- [PROMPT] An exact repetition of all the entries that follow is required.
☆ ☆ ☆
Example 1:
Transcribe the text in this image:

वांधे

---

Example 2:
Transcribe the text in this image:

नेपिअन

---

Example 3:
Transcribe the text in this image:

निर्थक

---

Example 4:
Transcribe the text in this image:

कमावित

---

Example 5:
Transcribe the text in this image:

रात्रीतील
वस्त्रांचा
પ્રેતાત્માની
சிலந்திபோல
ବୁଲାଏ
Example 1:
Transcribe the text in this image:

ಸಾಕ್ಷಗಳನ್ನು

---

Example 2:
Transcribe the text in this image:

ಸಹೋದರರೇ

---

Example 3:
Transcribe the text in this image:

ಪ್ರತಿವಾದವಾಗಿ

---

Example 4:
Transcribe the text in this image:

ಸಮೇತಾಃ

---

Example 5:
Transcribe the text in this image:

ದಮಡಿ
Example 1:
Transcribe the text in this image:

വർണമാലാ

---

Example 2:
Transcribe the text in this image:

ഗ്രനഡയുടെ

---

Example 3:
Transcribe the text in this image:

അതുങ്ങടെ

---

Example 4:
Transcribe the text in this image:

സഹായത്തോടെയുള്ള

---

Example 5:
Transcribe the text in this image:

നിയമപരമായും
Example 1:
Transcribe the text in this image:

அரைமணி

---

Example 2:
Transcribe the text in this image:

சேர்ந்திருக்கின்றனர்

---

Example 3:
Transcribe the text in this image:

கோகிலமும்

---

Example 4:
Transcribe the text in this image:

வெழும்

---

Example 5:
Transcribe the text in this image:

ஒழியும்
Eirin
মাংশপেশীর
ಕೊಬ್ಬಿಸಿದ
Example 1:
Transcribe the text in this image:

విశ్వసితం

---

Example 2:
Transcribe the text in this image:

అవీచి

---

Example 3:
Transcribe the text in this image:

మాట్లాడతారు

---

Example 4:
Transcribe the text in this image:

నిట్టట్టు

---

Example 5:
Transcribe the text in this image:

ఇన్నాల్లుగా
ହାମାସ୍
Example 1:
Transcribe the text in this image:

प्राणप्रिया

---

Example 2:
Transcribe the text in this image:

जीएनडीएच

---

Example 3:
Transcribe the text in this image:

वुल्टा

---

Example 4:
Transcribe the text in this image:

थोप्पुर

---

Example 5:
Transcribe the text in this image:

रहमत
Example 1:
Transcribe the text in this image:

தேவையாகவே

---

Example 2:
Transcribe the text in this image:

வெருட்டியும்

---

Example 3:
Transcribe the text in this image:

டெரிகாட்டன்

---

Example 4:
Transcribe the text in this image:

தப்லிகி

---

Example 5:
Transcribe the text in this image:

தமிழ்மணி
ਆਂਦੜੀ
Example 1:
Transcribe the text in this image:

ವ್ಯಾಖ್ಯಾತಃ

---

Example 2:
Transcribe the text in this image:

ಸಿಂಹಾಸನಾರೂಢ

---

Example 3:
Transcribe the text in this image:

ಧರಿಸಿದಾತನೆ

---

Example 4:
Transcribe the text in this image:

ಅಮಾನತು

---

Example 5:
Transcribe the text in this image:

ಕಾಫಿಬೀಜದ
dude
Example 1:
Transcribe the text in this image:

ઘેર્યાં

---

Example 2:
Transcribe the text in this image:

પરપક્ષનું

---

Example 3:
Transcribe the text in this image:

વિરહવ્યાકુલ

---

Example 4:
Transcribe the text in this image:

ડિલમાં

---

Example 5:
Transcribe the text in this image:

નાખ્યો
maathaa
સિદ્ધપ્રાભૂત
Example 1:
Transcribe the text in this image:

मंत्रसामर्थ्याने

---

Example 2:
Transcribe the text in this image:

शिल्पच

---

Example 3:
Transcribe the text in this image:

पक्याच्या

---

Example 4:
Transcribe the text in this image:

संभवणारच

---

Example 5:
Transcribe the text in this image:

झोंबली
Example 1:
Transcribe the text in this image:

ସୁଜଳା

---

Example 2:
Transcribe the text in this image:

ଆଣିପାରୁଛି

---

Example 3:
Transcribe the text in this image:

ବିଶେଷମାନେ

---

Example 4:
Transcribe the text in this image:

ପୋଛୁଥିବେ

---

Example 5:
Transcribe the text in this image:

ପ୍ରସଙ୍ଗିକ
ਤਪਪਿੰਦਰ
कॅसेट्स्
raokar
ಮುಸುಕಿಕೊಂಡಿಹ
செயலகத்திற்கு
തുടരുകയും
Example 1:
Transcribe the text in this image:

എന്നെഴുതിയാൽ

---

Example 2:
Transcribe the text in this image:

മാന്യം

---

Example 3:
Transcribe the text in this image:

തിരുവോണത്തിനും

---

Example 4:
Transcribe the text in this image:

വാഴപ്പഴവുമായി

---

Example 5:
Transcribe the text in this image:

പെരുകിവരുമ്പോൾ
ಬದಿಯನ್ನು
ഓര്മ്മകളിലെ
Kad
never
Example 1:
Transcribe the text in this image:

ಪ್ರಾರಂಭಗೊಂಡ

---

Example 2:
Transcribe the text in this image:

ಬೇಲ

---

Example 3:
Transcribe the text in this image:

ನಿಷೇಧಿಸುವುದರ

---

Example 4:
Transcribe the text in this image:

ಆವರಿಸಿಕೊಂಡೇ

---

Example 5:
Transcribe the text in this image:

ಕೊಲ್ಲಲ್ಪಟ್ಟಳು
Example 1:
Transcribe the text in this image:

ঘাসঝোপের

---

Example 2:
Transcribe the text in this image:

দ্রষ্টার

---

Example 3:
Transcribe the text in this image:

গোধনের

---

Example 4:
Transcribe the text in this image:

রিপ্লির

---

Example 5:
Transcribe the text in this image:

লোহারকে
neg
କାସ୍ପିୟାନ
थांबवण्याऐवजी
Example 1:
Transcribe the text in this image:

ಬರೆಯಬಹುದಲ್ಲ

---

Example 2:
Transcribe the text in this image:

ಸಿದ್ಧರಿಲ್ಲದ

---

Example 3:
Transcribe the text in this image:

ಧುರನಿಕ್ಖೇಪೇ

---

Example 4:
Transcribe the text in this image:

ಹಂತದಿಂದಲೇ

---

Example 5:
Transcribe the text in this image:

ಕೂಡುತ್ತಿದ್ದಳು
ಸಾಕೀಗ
☆ ☆ ☆
- [EXERCISE ANSWER]
Example 1:
Transcribe the text in this image:

वांधे

---

Example 2:
Transcribe the text in this image:

नेपिअन

---

Example 3:
Transcribe the text in this image:

निर्थक

---

Example 4:
Transcribe the text in this image:

कमावित

---

Example 5:
Transcribe the text in this image:

रात्रीतील
वस्त्रांचा
પ્રેતાત્માની
சிலந்திபோல
ବୁଲାଏ
Example 1:
Transcribe the text in this image:

ಸಾಕ್ಷಗಳನ್ನು

---

Example 2:
Transcribe the text in this image:

ಸಹೋದರರೇ

---

Example 3:
Transcribe the text in this image:

ಪ್ರತಿವಾದವಾಗಿ

---

Example 4:
Transcribe the text in this image:

ಸಮೇತಾಃ

---

Example 5:
Transcribe the text in this image:

ದಮಡಿ
Example 1:
Transcribe the text in this image:

വർണമാലാ

---

Example 2:
Transcribe the text in this image:

ഗ്രനഡയുടെ

---

Example 3:
Transcribe the text in this image:

അതുങ്ങടെ

---

Example 4:
Transcribe the text in this image:

സഹായത്തോടെയുള്ള

---

Example 5:
Transcribe the text in this image:

നിയമപരമായും
Example 1:
Transcribe the text in this image:

அரைமணி

---

Example 2:
Transcribe the text in this image:

சேர்ந்திருக்கின்றனர்

---

Example 3:
Transcribe the text in this image:

கோகிலமும்

---

Example 4:
Transcribe the text in this image:

வெழும்

---

Example 5:
Transcribe the text in this image:

ஒழியும்
Eirin
মাংশপেশীর
ಕೊಬ್ಬಿಸಿದ
Example 1:
Transcribe the text in this image:

విశ్వసితం

---

Example 2:
Transcribe the text in this image:

అవీచి

---

Example 3:
Transcribe the text in this image:

మాట్లాడతారు

---

Example 4:
Transcribe the text in this image:

నిట్టట్టు

---

Example 5:
Transcribe the text in this image:

ఇన్నాల్లుగా
ହାମାସ୍
Example 1:
Transcribe the text in this image:

प्राणप्रिया

---

Example 2:
Transcribe the text in this image:

जीएनडीएच

---

Example 3:
Transcribe the text in this image:

वुल्टा

---

Example 4:
Transcribe the text in this image:

थोप्पुर

---

Example 5:
Transcribe the text in this image:

रहमत
Example 1:
Transcribe the text in this image:

தேவையாகவே

---

Example 2:
Transcribe the text in this image:

வெருட்டியும்

---

Example 3:
Transcribe the text in this image:

டெரிகாட்டன்

---

Example 4:
Transcribe the text in this image:

தப்லிகி

---

Example 5:
Transcribe the text in this image:

தமிழ்மணி
ਆਂਦੜੀ
Example 1:
Transcribe the text in this image:

ವ್ಯಾಖ್ಯಾತಃ

---

Example 2:
Transcribe the text in this image:

ಸಿಂಹಾಸನಾರೂಢ

---

Example 3:
Transcribe the text in this image:

ಧರಿಸಿದಾತನೆ

---

Example 4:
Transcribe the text in this image:

ಅಮಾನತು

---

Example 5:
Transcribe the text in this image:

ಕಾಫಿಬೀಜದ
dude
Example 1:
Transcribe the text in this image:

ઘેર્યાં

---

Example 2:
Transcribe the text in this image:

પરપક્ષનું

---

Example 3:
Transcribe the text in this image:

વિરહવ્યાકુલ

---

Example 4:
Transcribe the text in this image:

ડિલમાં

---

Example 5:
Transcribe the text in this image:

નાખ્યો
maathaa
સિદ્ધપ્રાભૂત
Example 1:
Transcribe the text in this image:

मंत्रसामर्थ्याने

---

Example 2:
Transcribe the text in this image:

शिल्पच

---

Example 3:
Transcribe the text in this image:

पक्याच्या

---

Example 4:
Transcribe the text in this image:

संभवणारच

---

Example 5:
Transcribe the text in this image:

झोंबली
Example 1:
Transcribe the text in this image:

ସୁଜଳା

---

Example 2:
Transcribe the text in this image:

ଆଣିପାରୁଛି

---

Example 3:
Transcribe the text in this image:

ବିଶେଷମାନେ

---

Example 4:
Transcribe the text in this image:

ପୋଛୁଥିବେ

---

Example 5:
Transcribe the text in this image:

ପ୍ରସଙ୍ଗିକ
ਤਪਪਿੰਦਰ
कॅसेट्स्
raokar
ಮುಸುಕಿಕೊಂಡಿಹ
செயலகத்திற்கு
തുടരുകയും
Example 1:
Transcribe the text in this image:

എന്നെഴുതിയാൽ

---

Example 2:
Transcribe the text in this image:

മാന്യം

---

Example 3:
Transcribe the text in this image:

തിരുവോണത്തിനും

---

Example 4:
Transcribe the text in this image:

വാഴപ്പഴവുമായി

---

Example 5:
Transcribe the text in this image:

പെരുകിവരുമ്പോൾ
ಬದಿಯನ್ನು
ഓര്മ്മകളിലെ
Kad
never
Example 1:
Transcribe the text in this image:

ಪ್ರಾರಂಭಗೊಂಡ

---

Example 2:
Transcribe the text in this image:

ಬೇಲ

---

Example 3:
Transcribe the text in this image:

ನಿಷೇಧಿಸುವುದರ

---

Example 4:
Transcribe the text in this image:

ಆವರಿಸಿಕೊಂಡೇ

---

Example 5:
Transcribe the text in this image:

ಕೊಲ್ಲಲ್ಪಟ್ಟಳು
Example 1:
Transcribe the text in this image:

ঘাসঝোপের

---

Example 2:
Transcribe the text in this image:

দ্রষ্টার

---

Example 3:
Transcribe the text in this image:

গোধনের

---

Example 4:
Transcribe the text in this image:

রিপ্লির

---

Example 5:
Transcribe the text in this image:

লোহারকে
neg
କାସ୍ପିୟାନ
थांबवण्याऐवजी
Example 1:
Transcribe the text in this image:

ಬರೆಯಬಹುದಲ್ಲ

---

Example 2:
Transcribe the text in this image:

ಸಿದ್ಧರಿಲ್ಲದ

---

Example 3:
Transcribe the text in this image:

ಧುರನಿಕ್ಖೇಪೇ

---

Example 4:
Transcribe the text in this image:

ಹಂತದಿಂದಲೇ

---

Example 5:
Transcribe the text in this image:

ಕೂಡುತ್ತಿದ್ದಳು
ಸಾಕೀಗ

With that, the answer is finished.